Exercise directions |
Every line of the material is to be returned verbatim. Pictures stay out.

Data below |
________________________
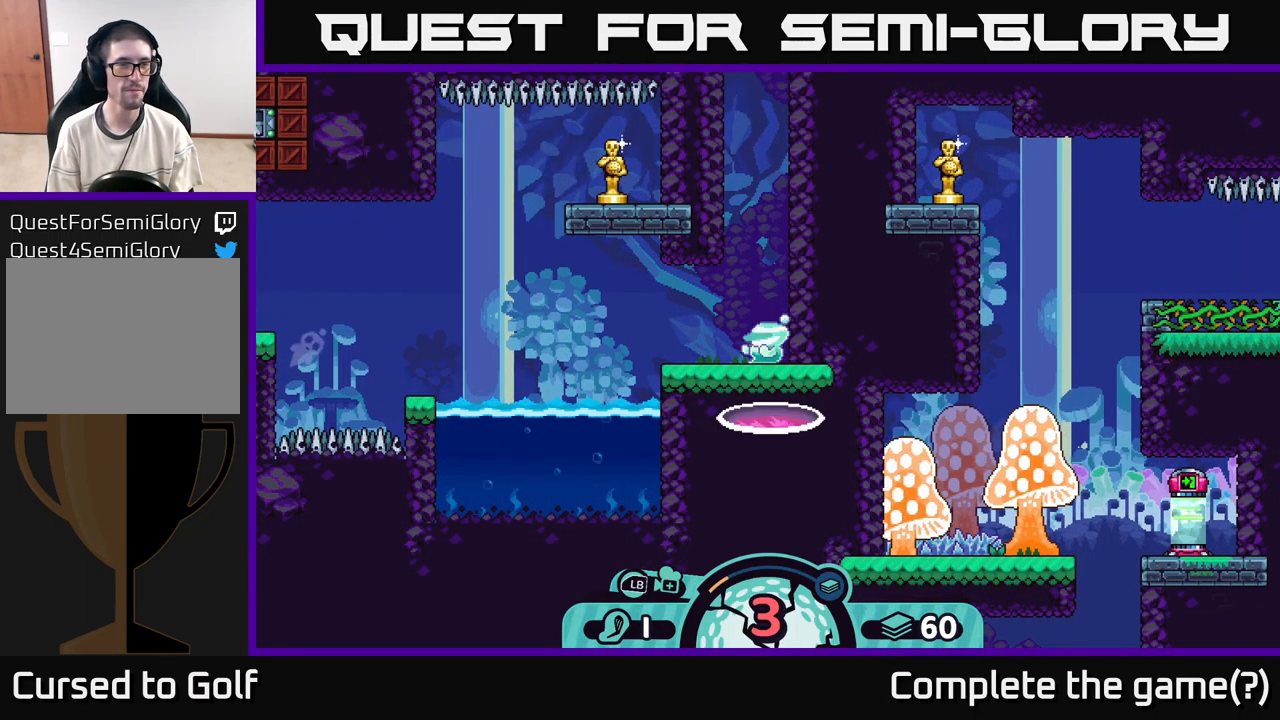
{"buttons": [], "left_stick": "center", "right_stick": "left", "events": [[16, "right_stick", "up-left"], [483, "right_stick", "left"]]}
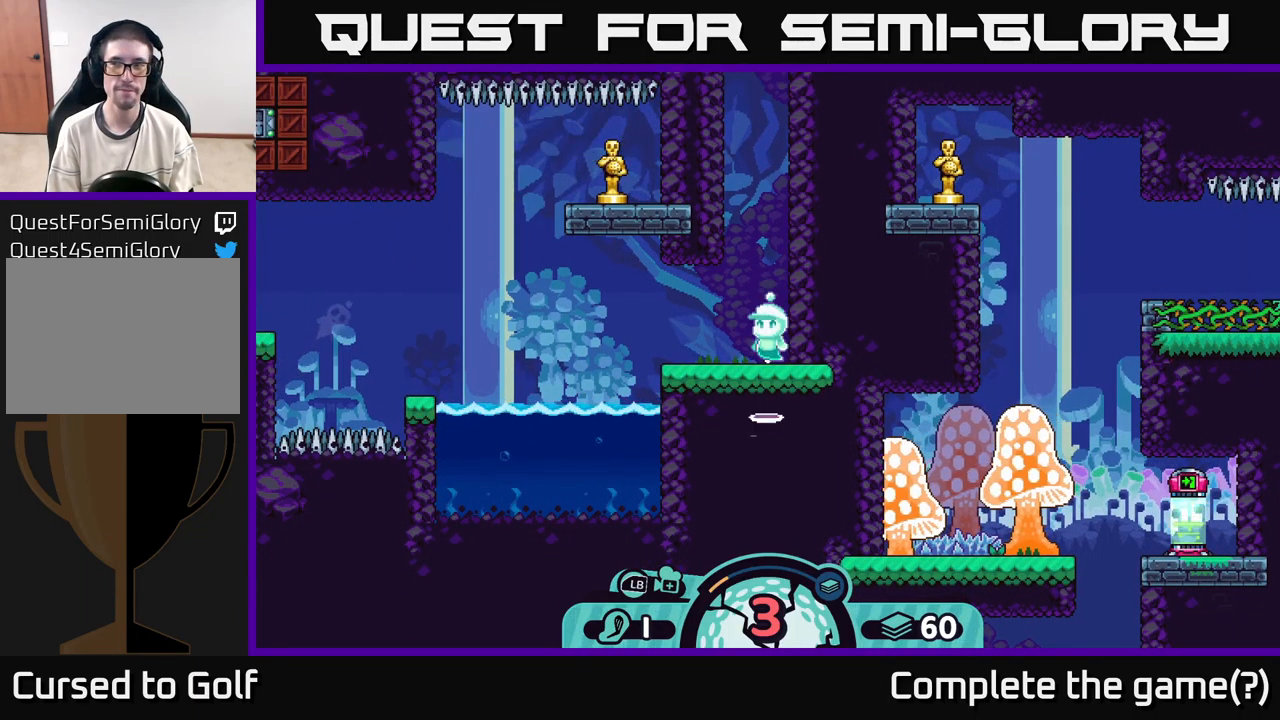
{"buttons": [], "left_stick": "center", "right_stick": "up-left", "events": [[166, "right_stick", "up-left"], [283, "right_stick", "left"], [450, "right_stick", "up-left"]]}
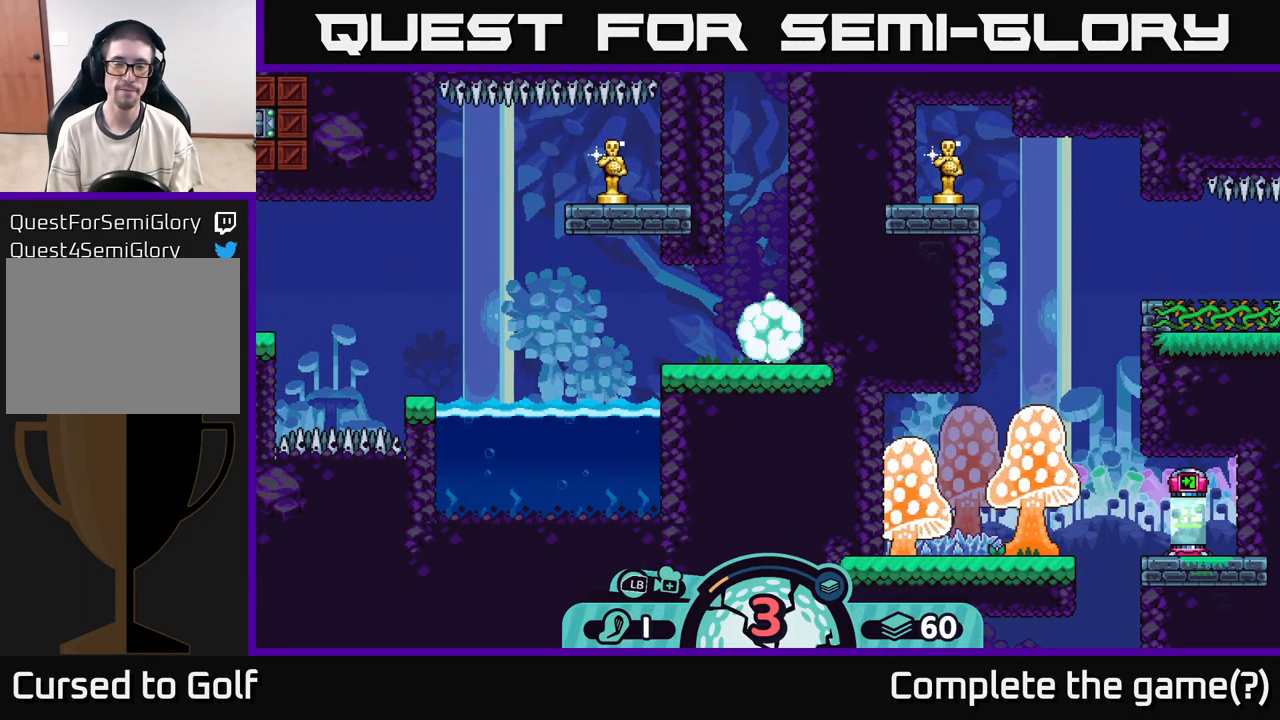
{"buttons": [], "left_stick": "center", "right_stick": "left", "events": [[83, "right_stick", "left"]]}
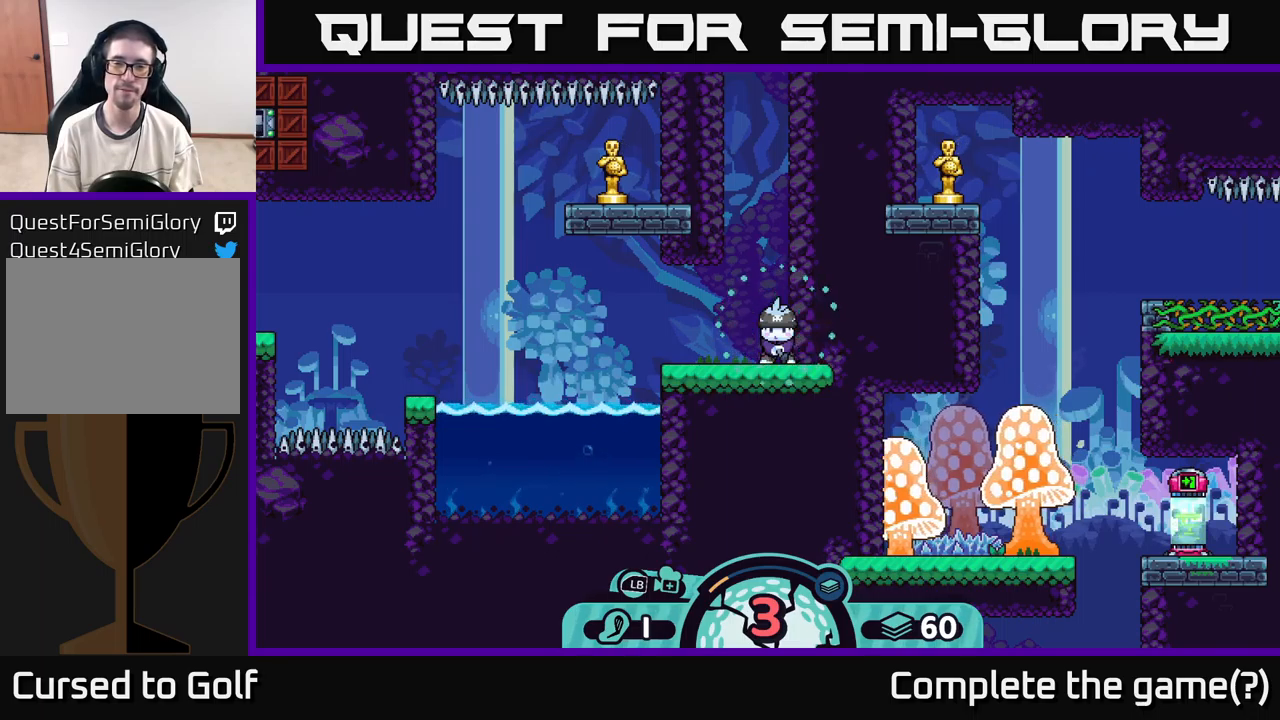
{"buttons": [], "left_stick": "center", "right_stick": "left", "events": [[67, "right_stick", "up-left"], [233, "right_stick", "left"]]}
________________________
Result |
{"buttons": [], "left_stick": "center", "right_stick": "left", "events": [[16, "right_stick", "up-left"], [483, "right_stick", "left"]]}
{"buttons": [], "left_stick": "center", "right_stick": "up-left", "events": [[166, "right_stick", "up-left"], [283, "right_stick", "left"], [450, "right_stick", "up-left"]]}
{"buttons": [], "left_stick": "center", "right_stick": "left", "events": [[83, "right_stick", "left"]]}
{"buttons": [], "left_stick": "center", "right_stick": "left", "events": [[67, "right_stick", "up-left"], [233, "right_stick", "left"]]}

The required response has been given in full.